What does al forno mean?
In Italy, al forno – literally ‘ to the oven’ – refers to any dish that’s baked, whether that’s a wood-fired pizza, an oven-fresh focaccia or a bubbling dish of aubergine parmigiana. Vegetables, meat, bread and fish can all be cooked al forno, but many of Italy’s most famous al forno dishes fall under the umbrella of pasta al forno, or oven-baked pasta.
Here in the UK, baked pasta is often maligned as simple student fodder (tuna pasta bake, anyone?), but pasta al forno has been a part of Italy’s rich culinary tradition for generations.
A southern Italian tradition
Pasta al forno is particularly popular in the south of Italy, where wood-fired ovens and open fire cooking are woven into the fabric of the area’s regional cuisines. Campania has cannelloni, while in Sicily timballo, a visually-arresting dome of baked pasta usually made with ring-shaped anelli, reigns supreme.
Across Southern Italy, pasta al forno is the traditional dish of choice for big gatherings, whether that’s a special celebration or just a Sunday lunch with the family. Most baked pasta dishes can be prepared in advance, so they’re the ideal way to feed a crowd.
Our favourite pasta al forno recipes
From comfort classics like lasagne (and its many regional variations) to family favourites like rigatoni al forno, baked pasta can be authentic, satisfying and truly delicious. Here’s five pasta al forno recipes that’ll make you forget that dry pasta bake was ever a thing.
Most of us have encountered a traditional lasagne alla bolognese before, typically made with beef mince ragú. For our signature lasagne recipe, we haven’t tried to reinvent the wheel, but we have elevated one of Emilia-Romagna's most famous dishes. In place of mince, we slow-cook beef shin in Barolo wine until meltingly tender, layering it with freshly made pasta sheets, velvety homemade béchamel sauce and the ‘King of Cheeses’ – Parmigiano Reggiano – before baking it to golden, crisp-edged perfection.
A specialty of the Campania region, and particularly well-loved in buzzing Naples, ziti are long dried pasta tubes that are traditionally broken into shorter pieces just before they’re cooked. Ziti al forno is the quintessentially Neapolitan preparation for this pasta shape, with the broken tubes baked in a rich tomato sauce strewn with a trio of cheeses (mozzarella, ricotta, parmesan) and topped with fresh basil. A simple recipe, but an undisputed crowd-pleaser.
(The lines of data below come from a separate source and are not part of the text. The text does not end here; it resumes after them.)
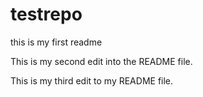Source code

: #  testrepo

this is my first readme


This is my second edit into the README file.


This is my third edit to my README file.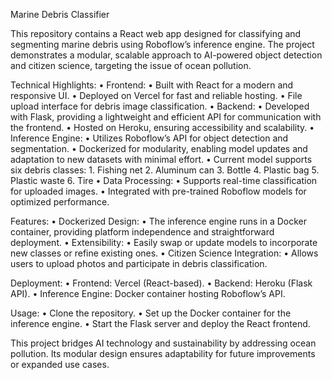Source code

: Marine Debris Classifier

This repository contains a React web app designed for classifying and segmenting marine debris using Roboflow’s inference engine. The project demonstrates a modular, scalable approach to AI-powered object detection and citizen science, targeting the issue of ocean pollution.

Technical Highlights:
	•	Frontend:
	•	Built with React for a modern and responsive UI.
	•	Deployed on Vercel for fast and reliable hosting.
	•	File upload interface for debris image classification.
	•	Backend:
	•	Developed with Flask, providing a lightweight and efficient API for communication with the frontend.
	•	Hosted on Heroku, ensuring accessibility and scalability.
	•	Inference Engine:
	•	Utilizes Roboflow’s API for object detection and segmentation.
	•	Dockerized for modularity, enabling model updates and adaptation to new datasets with minimal effort.
	•	Current model supports six debris classes:
	1.	Fishing net
	2.	Aluminum can
	3.	Bottle
	4.	Plastic bag
	5.	Plastic waste
	6.	Tire
	•	Data Processing:
	•	Supports real-time classification for uploaded images.
	•	Integrated with pre-trained Roboflow models for optimized performance.

Features:
	•	Dockerized Design:
	•	The inference engine runs in a Docker container, providing platform independence and straightforward deployment.
	•	Extensibility:
	•	Easily swap or update models to incorporate new classes or refine existing ones.
	•	Citizen Science Integration:
	•	Allows users to upload photos and participate in debris classification.

Deployment:
	•	Frontend: Vercel (React-based).
	•	Backend: Heroku (Flask API).
	•	Inference Engine: Docker container hosting Roboflow’s API.

Usage:
	•	Clone the repository.
	•	Set up the Docker container for the inference engine.
	•	Start the Flask server and deploy the React frontend.

This project bridges AI technology and sustainability by addressing ocean pollution. Its modular design ensures adaptability for future improvements or expanded use cases.
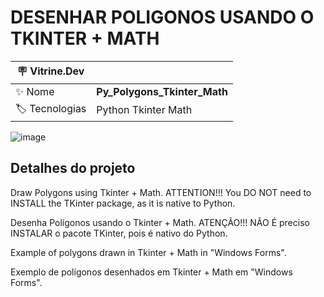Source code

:<h1 align="left">DESENHAR POLIGONOS USANDO O TKINTER + MATH</h1>

| :placard: Vitrine.Dev |                                     |
| --------------------- | ----------------------------------- |
| :sparkles: Nome       | **Py_Polygons_Tkinter_Math**        |      
| :label: Tecnologias   | Python Tkinter Math                 |

![image](https://github.com/FabioIngenito/Py_Polygons_Tkinter_Math/assets/24603753/1fdab649-fcad-45b9-8ab9-8a31255b349e#vitrinedev)

<h2 align="left">Detalhes do projeto</h2>

Draw Polygons using Tkinter + Math. ATTENTION!!! You DO NOT need to INSTALL the TKinter package, as it is native to Python.

Desenha Polígonos usando o Tkinter + Math. ATENÇÃO!!! NÃO É preciso INSTALAR o pacote TKinter, pois é nativo do Python.

Example of polygons drawn in Tkinter + Math in "Windows Forms".

Exemplo de polígonos desenhados em Tkinter + Math em "Windows Forms".
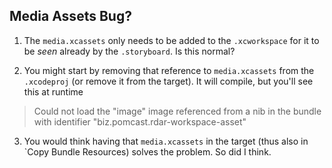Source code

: Media Assets Bug?
-----------------
1. The `media.xcassets` only needs to be added to the `.xcworkspace` for it to be *seen* already by the `.storyboard`. Is this normal?

2. You might start by removing that reference to `media.xcassets` from the `.xcodeproj` (or remove it from the target). It will compile, but you'll see this at runtime

>Could not load the "image" image referenced from a nib in the bundle with identifier "biz.pomcast.rdar-workspace-asset"
	
3. You would think having that `media.xcassets` in the target (thus also in `Copy Bundle Resources) solves the problem. So did I think.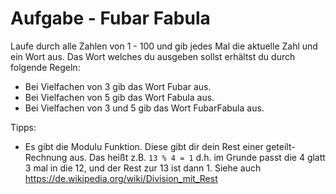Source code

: # Aufgabe - Fubar Fabula

Laufe durch alle Zahlen von 1 - 100 und gib jedes Mal die aktuelle Zahl und ein
Wort aus. Das Wort welches du ausgeben sollst erhältst du durch folgende Regeln:

- Bei Vielfachen von 3 gib das Wort Fubar aus.
- Bei Vielfachen von 5 gib das Wort Fabula aus.
- Bei Vielfachen von 3 und 5 gib das Wort FubarFabula aus.

Tipps:

- Es gibt die Modulu Funktion. Diese gibt dir dein Rest einer geteilt-Rechnung
  aus. Das heißt z.B. `13 % 4 = 1` d.h. im Grunde passt die 4 glatt 3 mal in die
  12, und der Rest zur 13 ist dann 1. Siehe auch
  https://de.wikipedia.org/wiki/Division_mit_Rest
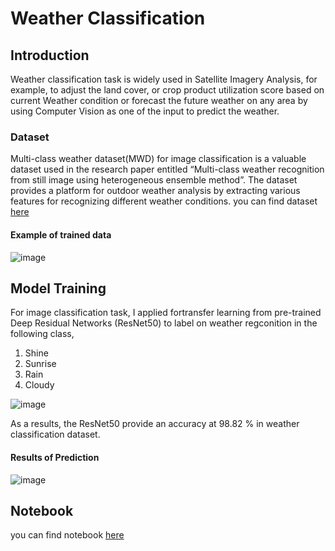 # Weather Classification
## Introduction
Weather classification task is widely used in Satellite Imagery Analysis, for example, to adjust the land cover, or crop product utilization score based on current Weather condition or forecast the future weather on any area by using Computer Vision as one of the input to predict the weather. 
### Dataset
Multi-class weather dataset(MWD) for image classification is a valuable dataset used in the research paper entitled “Multi-class weather recognition from still image using heterogeneous ensemble method”. The dataset provides a platform for outdoor weather analysis by extracting various features for recognizing different weather conditions. you can find dataset [here](https://data.mendeley.com/datasets/4drtyfjtfy/1)

#### Example of trained data
![image](https://user-images.githubusercontent.com/104628789/170413598-2706b518-11d0-4606-b3b8-808ddf43722b.png)
## Model Training
For image classification task, I applied fortransfer learning from pre-trained Deep Residual Networks (ResNet50) to label on weather regconition in the following class,
1.  Shine
2.  Sunrise
3.  Rain
4.  Cloudy

![image](https://user-images.githubusercontent.com/104628789/170415821-ba8c23b0-1dd0-484e-b52d-0bc62333c87c.png)

As a results, the ResNet50 provide an accuracy at 98.82 % in weather classification dataset.
#### Results of Prediction
![image](https://user-images.githubusercontent.com/104628789/170414190-2caf8969-a3a2-4cd4-9d9a-e632d193c1ae.png)

## Notebook
you can find notebook [here](https://github.com/WarintornNawong/Portfolio/blob/main/Weather%20Classification/Weather%20Forecast%20with%20Deep%20learning%20algorithm.ipynb)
Just ask the Neapolitans – baked ziti is their dish of choice for family feasts, holidays and celebrations.
The big brother to conchiglie, giant shells of conchiglioni are crying out to be stuffed with a flavoursome filling. In this centrepiece-worthy recipe we look to Tuscany for inspiration, where abundant fields of spinach make spinach and ricotta a favourite filling for pasta ripiena (filled pasta) like ravioli. Once stuffed, the filled shells are sat atop a bed of tomato sauce, then baked until burnished and bubbling. Pretty to look at, even better to eat.
Another dish from Campania, but this time we’re swapping the city for the coast. Picture-perfect Sorrento attracts travellers from all over the world, but we love it best for gnocchi alla Sorrentina (gnocchi in the Sorrento-style). Light, fluffy gnocchi are paired with three of the region’s most famed ingredients – buffalo mozzarella, ripe tomatoes and verdant green basil – before being baked until all of the ingredients meld into a satisfying whole. Deceptively light and fresh, this is an al forno dish that suits the summer months just as much as the colder ones.
Sticking with Sorrento (we told you that pasta al forno was popular in southern Italy), we switch our focus to cannelloni – which first cropped up in the coastal town in the early 20th century. Made from fresh lasagne sheets that have been stuffed with a vegetarian-friendly fried aubergine filling, this dish is an ode to the stunning produce that first grows in Campania’s fields, before finding its way to the region’s mercati (street markets).